Venography is often requested to confirm the clinical suspicion of deep vein thrombosis (DVT) in patients with calf pain or swelling. Often, no clots could be demonstrated and the patients are discharged without a confirmed diagnosis. It is now being increasingly recognised that a Baker's (popliteal) cyst, ruptured or otherwise, may simulate deep vein thrombosis. Seven patients with a clinical suspicion of DVT were referred for venography but were found to have no thrombi within the deep veins of the calf. These patients were noted to have knee joint abnormalities. Baker's cysts were confirmed on subsequent knee arthrograms, ultrasonography or magnetic resonance imaging (MRI).
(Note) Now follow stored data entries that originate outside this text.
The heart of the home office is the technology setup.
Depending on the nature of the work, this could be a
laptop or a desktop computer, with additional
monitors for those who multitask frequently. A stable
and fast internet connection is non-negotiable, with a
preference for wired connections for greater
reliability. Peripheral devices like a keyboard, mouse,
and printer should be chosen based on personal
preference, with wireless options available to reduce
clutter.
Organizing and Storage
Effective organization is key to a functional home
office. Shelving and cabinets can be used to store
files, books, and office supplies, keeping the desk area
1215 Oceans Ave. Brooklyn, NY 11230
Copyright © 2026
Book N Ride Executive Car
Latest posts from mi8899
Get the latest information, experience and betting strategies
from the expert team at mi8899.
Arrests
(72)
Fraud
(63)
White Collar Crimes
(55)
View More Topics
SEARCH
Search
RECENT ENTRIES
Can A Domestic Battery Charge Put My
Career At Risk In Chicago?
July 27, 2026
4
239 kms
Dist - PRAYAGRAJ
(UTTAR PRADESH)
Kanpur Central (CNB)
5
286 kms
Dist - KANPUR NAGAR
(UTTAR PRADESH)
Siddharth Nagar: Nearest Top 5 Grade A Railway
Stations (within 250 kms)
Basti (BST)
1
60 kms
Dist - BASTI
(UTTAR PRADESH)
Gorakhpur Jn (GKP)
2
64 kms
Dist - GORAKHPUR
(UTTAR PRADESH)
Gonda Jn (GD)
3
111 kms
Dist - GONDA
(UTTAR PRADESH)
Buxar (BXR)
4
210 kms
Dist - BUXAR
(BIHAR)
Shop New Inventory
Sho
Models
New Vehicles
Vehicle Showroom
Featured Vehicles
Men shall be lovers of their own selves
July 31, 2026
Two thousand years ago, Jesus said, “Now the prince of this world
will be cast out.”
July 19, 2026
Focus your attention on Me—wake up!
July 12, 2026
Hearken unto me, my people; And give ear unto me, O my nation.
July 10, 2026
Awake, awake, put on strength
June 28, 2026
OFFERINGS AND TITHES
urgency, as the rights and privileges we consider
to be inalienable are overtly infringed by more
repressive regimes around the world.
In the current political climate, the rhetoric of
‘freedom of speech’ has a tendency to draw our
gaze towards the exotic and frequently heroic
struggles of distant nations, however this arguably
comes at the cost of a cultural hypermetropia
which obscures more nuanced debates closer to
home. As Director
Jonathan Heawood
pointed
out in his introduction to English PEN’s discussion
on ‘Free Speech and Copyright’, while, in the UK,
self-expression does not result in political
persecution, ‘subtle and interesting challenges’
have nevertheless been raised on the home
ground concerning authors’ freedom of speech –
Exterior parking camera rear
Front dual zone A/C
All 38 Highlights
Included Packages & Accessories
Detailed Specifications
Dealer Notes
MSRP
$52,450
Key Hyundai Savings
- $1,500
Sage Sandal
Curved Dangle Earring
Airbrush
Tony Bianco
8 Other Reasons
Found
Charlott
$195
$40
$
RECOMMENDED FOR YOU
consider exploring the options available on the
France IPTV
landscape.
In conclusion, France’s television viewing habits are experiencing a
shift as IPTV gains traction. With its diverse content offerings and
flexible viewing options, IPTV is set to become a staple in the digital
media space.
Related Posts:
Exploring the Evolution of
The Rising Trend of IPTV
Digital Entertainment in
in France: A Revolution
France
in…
It is emphasised here that a failure to demonstrate DVT in a patient with signs and symptoms, of DVT should prompt a search for Baker's cyst. The pathological anatomy of Baker's cyst is briefly reviewed with the aid of magnetic resonance images.
对于有小腿疼痛或肿胀的患者,常要求进行静脉造影以证实临床对深静脉血栓形成(DVT)的怀疑。通常,无法显示血栓,患者在未确诊的情况下出院。现在越来越认识到,破裂或未破裂的贝克(腘窝)囊肿可能模拟深静脉血栓形成。7例临床怀疑为DVT的患者被转诊进行静脉造影,但发现小腿深静脉内无血栓。这些患者被发现有膝关节异常。随后通过膝关节造影、超声检查或磁共振成像(MRI)证实为贝克囊肿。在此强调,对于有DVT体征和症状的患者,未能显示DVT应促使寻找贝克囊肿。借助磁共振图像简要回顾了贝克囊肿的病理解剖。